## TASK STATEMENT
Leaving every image behind, reproduce the records word for word.

#### DATA SUPPLIED

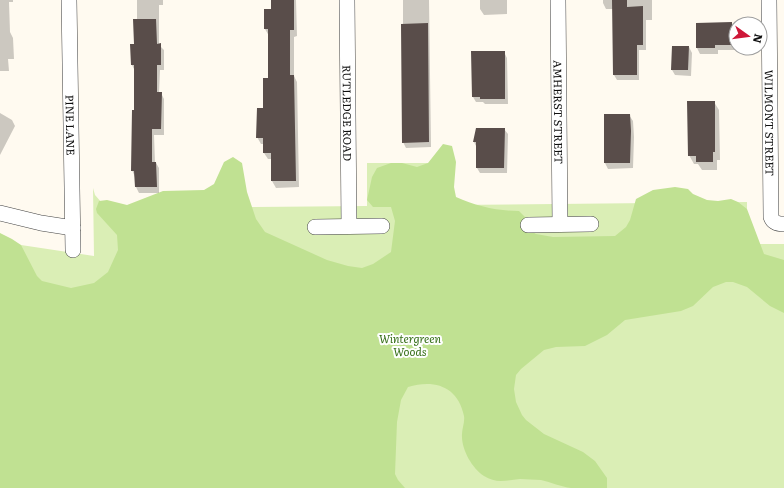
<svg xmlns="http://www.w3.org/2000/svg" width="784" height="488" font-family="Literata,serif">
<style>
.green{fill:#daeeb5}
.forest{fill:#c0e192}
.shadow{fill:#0003}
.building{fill:#594d4a}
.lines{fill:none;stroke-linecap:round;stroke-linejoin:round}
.minor-casing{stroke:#424242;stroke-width:16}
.minor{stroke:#fff;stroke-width:15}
.labels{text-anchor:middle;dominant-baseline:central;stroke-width:4;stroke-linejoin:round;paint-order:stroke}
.street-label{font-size:11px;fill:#0f0f0f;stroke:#fff}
.park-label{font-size:11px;font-style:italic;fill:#356e17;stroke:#fff}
</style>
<rect width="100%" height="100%" fill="#fffaf0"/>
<!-- green -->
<path class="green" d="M367,163H451L452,205L747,202V244H784V488H0V240L21,245L94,256L93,188L95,195L102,203L141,208L367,206Z"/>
<!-- forest -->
<path class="forest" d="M443,144L452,146L456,162L454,187L456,197C476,206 497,211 519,211L526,218L527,229L536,234L553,237L615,236L626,227L630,220L636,199L653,190L675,187L688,189L693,194L707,200L718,201L731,199L738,202L747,209L764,254L784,260V313L770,306L747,287L733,282H726L713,287L693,306L681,311L625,320L607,335L585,346L556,347L544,350L521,369L516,375L514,389L516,402L522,415L526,420L544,434L583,452L595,461L607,478V488C595,488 582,488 571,488C561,487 551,482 541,480C534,480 527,479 520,479C507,480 496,484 484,476C472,468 461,449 462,434C462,429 465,422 464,416C458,386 434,379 408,387L401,400L397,422L395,474L398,480L405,488H0V233L12,239L21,245L37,276L42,281L71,288L94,283L108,272L118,250L117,235L97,213L96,209L99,201L107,200L127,205L163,191L204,190L214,184L224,162L233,157L242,163L247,192L256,219L265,232L327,260L348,266L362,268L373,264L391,252L395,221L391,207H373L367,200L372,177L377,168L391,163H402L417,167L428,163Z"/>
<!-- shadow -->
<path class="shadow" d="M0,0H13V2H9L10,32L13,38L14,59H8L9,71H0Z
M137,0H163V5H159V45L164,50V70H160L159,93H161L164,99V135H154L155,163H156L159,168V193H139L136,187L135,177L132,170L135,111V71L132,65L137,20Z
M272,0H296L297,36L294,37V76L297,82L299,187L276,188L272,181V159H268L264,153V144H261L257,137L264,109L269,79V36L265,29V10H272Z
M403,0H429L431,147L406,148L403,142Z
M480,0H507V14L484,15L480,9Z
M603,0H652V20H646V50H639V80H617L614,75L613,9H606L603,3Z
M732,23L735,29V50H718V54H700L697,48V24Z
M689,47L692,53L691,76L675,75L672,70Z
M504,52L507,58L508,104H485L483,102H476L473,97Z
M714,102L719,110L720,160H717V170H702L698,164H694L689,155Z
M0,113L12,120L15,126L0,155Z
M629,115L633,121L634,137L633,168L608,169L605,163Z
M477,129H504L508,134L507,173H480L477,168V148L474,142Z"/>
<!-- building -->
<path class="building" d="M271,0H294V30H290V75H294L296,181H271V153H263V138H256L257,108H263V78H268V29H264V9H271Z
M612,0H627V7L643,6V45H637V75H613Z
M133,19H156L157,44L161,43V65H157V92H162L161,129H152V162H156L157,187H135L134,171H131L132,110H134V65H131L130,44H134Z
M732,22V45H715V48H696V23Z
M428,23L429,142L402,143L401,24Z
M672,46H689L688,70H671Z
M471,51H505V99H480V97H472Z
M687,101H715V152H713V162H696V156H688Z
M604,114H630L631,131L630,163H604Z
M476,128H505L504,168H476V142H473Z"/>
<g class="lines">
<defs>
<g id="minor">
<path id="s1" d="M69,0L73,250"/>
<path id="s2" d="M347,0L349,226"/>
<path id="s3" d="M558,0L560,224"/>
<path id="s4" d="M769,0L771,217C773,223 778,224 784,224"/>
<path d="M0,213L41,223L73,228"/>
<path d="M528,225L591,224"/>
<path d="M315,227L382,226"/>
</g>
</defs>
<!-- minor casing -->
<use href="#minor" class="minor-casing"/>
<!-- minor -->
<use href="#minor" class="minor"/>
</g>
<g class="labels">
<!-- street labels -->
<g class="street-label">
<text stroke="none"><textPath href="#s3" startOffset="112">AMHERST STREET</textPath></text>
<text stroke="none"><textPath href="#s2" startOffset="113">RUTLEDGE ROAD</textPath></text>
<text stroke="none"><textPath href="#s4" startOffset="123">WILMONT STREET</textPath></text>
<text stroke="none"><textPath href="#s1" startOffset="125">PINE LANE</textPath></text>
</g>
<!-- park labels -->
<g class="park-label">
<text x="410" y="338">Wintergreen<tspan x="410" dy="13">Woods</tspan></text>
</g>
</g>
<!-- north arrow -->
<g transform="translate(748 36) rotate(104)"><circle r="19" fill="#ffffff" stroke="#9f9f9f"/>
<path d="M0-3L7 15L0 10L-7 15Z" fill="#ce1738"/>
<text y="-6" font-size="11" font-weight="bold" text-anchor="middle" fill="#0f0f0f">N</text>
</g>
</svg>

########

## SOLUTION TO THE PROBLEM
<svg xmlns="http://www.w3.org/2000/svg" width="784" height="488" font-family="Literata,serif">
<style>
.green{fill:#daeeb5}
.forest{fill:#c0e192}
.shadow{fill:#0003}
.building{fill:#594d4a}
.lines{fill:none;stroke-linecap:round;stroke-linejoin:round}
.minor-casing{stroke:#424242;stroke-width:16}
.minor{stroke:#fff;stroke-width:15}
.labels{text-anchor:middle;dominant-baseline:central;stroke-width:4;stroke-linejoin:round;paint-order:stroke}
.street-label{font-size:11px;fill:#0f0f0f;stroke:#fff}
.park-label{font-size:11px;font-style:italic;fill:#356e17;stroke:#fff}
</style>
<rect width="100%" height="100%" fill="#fffaf0"/>
<!-- green -->
<path class="green" d="M367,163H451L452,205L747,202V244H784V488H0V240L21,245L94,256L93,188L95,195L102,203L141,208L367,206Z"/>
<!-- forest -->
<path class="forest" d="M443,144L452,146L456,162L454,187L456,197C476,206 497,211 519,211L526,218L527,229L536,234L553,237L615,236L626,227L630,220L636,199L653,190L675,187L688,189L693,194L707,200L718,201L731,199L738,202L747,209L764,254L784,260V313L770,306L747,287L733,282H726L713,287L693,306L681,311L625,320L607,335L585,346L556,347L544,350L521,369L516,375L514,389L516,402L522,415L526,420L544,434L583,452L595,461L607,478V488C595,488 582,488 571,488C561,487 551,482 541,480C534,480 527,479 520,479C507,480 496,484 484,476C472,468 461,449 462,434C462,429 465,422 464,416C458,386 434,379 408,387L401,400L397,422L395,474L398,480L405,488H0V233L12,239L21,245L37,276L42,281L71,288L94,283L108,272L118,250L117,235L97,213L96,209L99,201L107,200L127,205L163,191L204,190L214,184L224,162L233,157L242,163L247,192L256,219L265,232L327,260L348,266L362,268L373,264L391,252L395,221L391,207H373L367,200L372,177L377,168L391,163H402L417,167L428,163Z"/>
<!-- shadow -->
<path class="shadow" d="M0,0H13V2H9L10,32L13,38L14,59H8L9,71H0Z
M137,0H163V5H159V45L164,50V70H160L159,93H161L164,99V135H154L155,163H156L159,168V193H139L136,187L135,177L132,170L135,111V71L132,65L137,20Z
M272,0H296L297,36L294,37V76L297,82L299,187L276,188L272,181V159H268L264,153V144H261L257,137L264,109L269,79V36L265,29V10H272Z
M403,0H429L431,147L406,148L403,142Z
M480,0H507V14L484,15L480,9Z
M603,0H652V20H646V50H639V80H617L614,75L613,9H606L603,3Z
M732,23L735,29V50H718V54H700L697,48V24Z
M689,47L692,53L691,76L675,75L672,70Z
M504,52L507,58L508,104H485L483,102H476L473,97Z
M714,102L719,110L720,160H717V170H702L698,164H694L689,155Z
M0,113L12,120L15,126L0,155Z
M629,115L633,121L634,137L633,168L608,169L605,163Z
M477,129H504L508,134L507,173H480L477,168V148L474,142Z"/>
<!-- building -->
<path class="building" d="M271,0H294V30H290V75H294L296,181H271V153H263V138H256L257,108H263V78H268V29H264V9H271Z
M612,0H627V7L643,6V45H637V75H613Z
M133,19H156L157,44L161,43V65H157V92H162L161,129H152V162H156L157,187H135L134,171H131L132,110H134V65H131L130,44H134Z
M732,22V45H715V48H696V23Z
M428,23L429,142L402,143L401,24Z
M672,46H689L688,70H671Z
M471,51H505V99H480V97H472Z
M687,101H715V152H713V162H696V156H688Z
M604,114H630L631,131L630,163H604Z
M476,128H505L504,168H476V142H473Z"/>
<g class="lines">
<defs>
<g id="minor">
<path id="s1" d="M69,0L73,250"/>
<path id="s2" d="M347,0L349,226"/>
<path id="s3" d="M558,0L560,224"/>
<path id="s4" d="M769,0L771,217C773,223 778,224 784,224"/>
<path d="M0,213L41,223L73,228"/>
<path d="M528,225L591,224"/>
<path d="M315,227L382,226"/>
</g>
</defs>
<!-- minor casing -->
<use href="#minor" class="minor-casing"/>
<!-- minor -->
<use href="#minor" class="minor"/>
</g>
<g class="labels">
<!-- street labels -->
<g class="street-label">
<text stroke="none"><textPath href="#s3" startOffset="112">AMHERST STREET</textPath></text>
<text stroke="none"><textPath href="#s2" startOffset="113">RUTLEDGE ROAD</textPath></text>
<text stroke="none"><textPath href="#s4" startOffset="123">WILMONT STREET</textPath></text>
<text stroke="none"><textPath href="#s1" startOffset="125">PINE LANE</textPath></text>
</g>
<!-- park labels -->
<g class="park-label">
<text x="410" y="338">Wintergreen<tspan x="410" dy="13">Woods</tspan></text>
</g>
</g>
<!-- north arrow -->
<g transform="translate(748 36) rotate(104)"><circle r="19" fill="#ffffff" stroke="#9f9f9f"/>
<path d="M0-3L7 15L0 10L-7 15Z" fill="#ce1738"/>
<text y="-6" font-size="11" font-weight="bold" text-anchor="middle" fill="#0f0f0f">N</text>
</g>
</svg>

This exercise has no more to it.